■ Brief ■
Every entry below should be returned exactly as it appears, with pictures left out.

========================

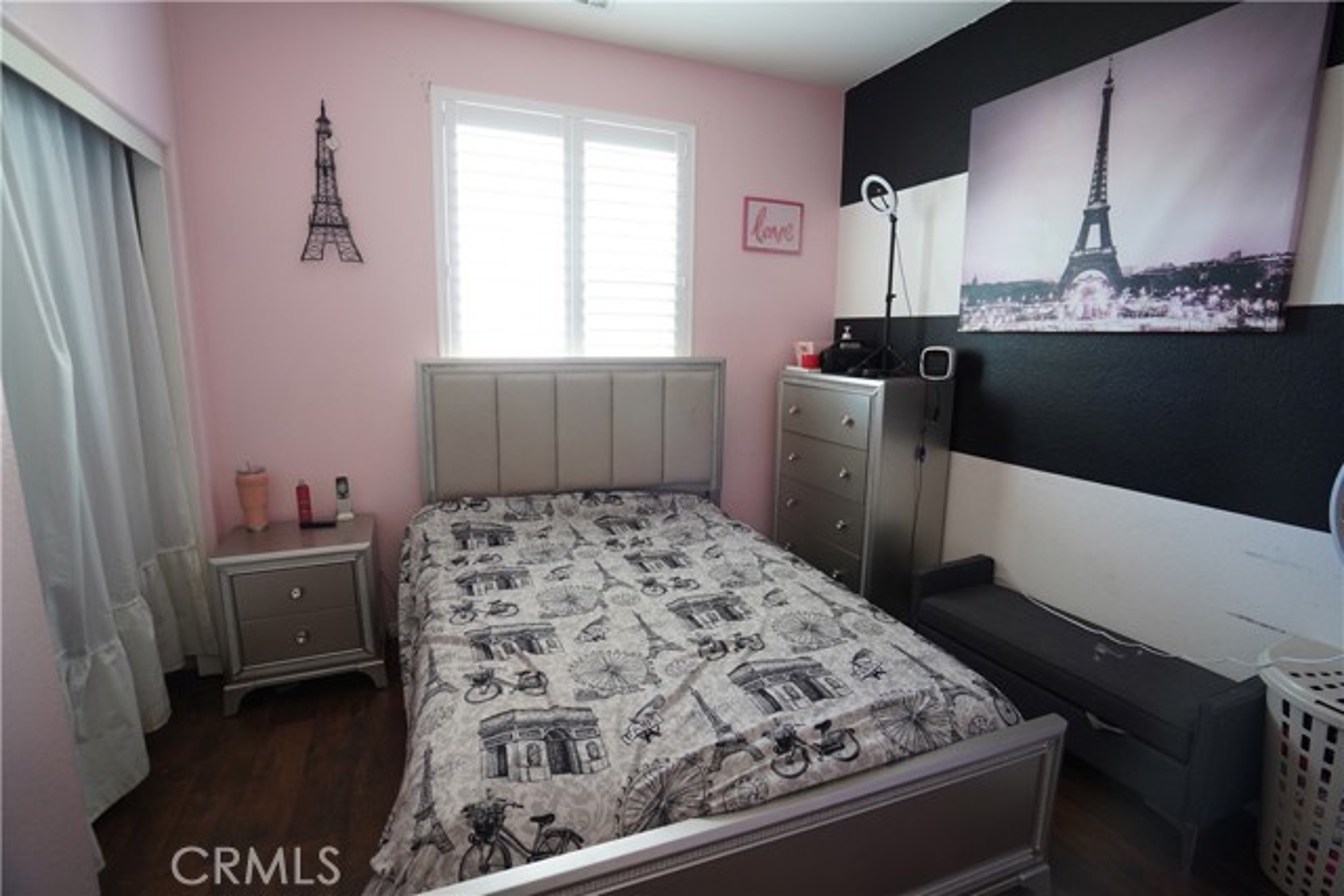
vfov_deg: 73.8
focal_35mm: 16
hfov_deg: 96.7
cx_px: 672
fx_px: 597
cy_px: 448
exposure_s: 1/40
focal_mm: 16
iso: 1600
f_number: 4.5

========================

■ The completed task ■
vfov_deg: 73.8
focal_35mm: 16
hfov_deg: 96.7
cx_px: 672
fx_px: 597
cy_px: 448
exposure_s: 1/40
focal_mm: 16
iso: 1600
f_number: 4.5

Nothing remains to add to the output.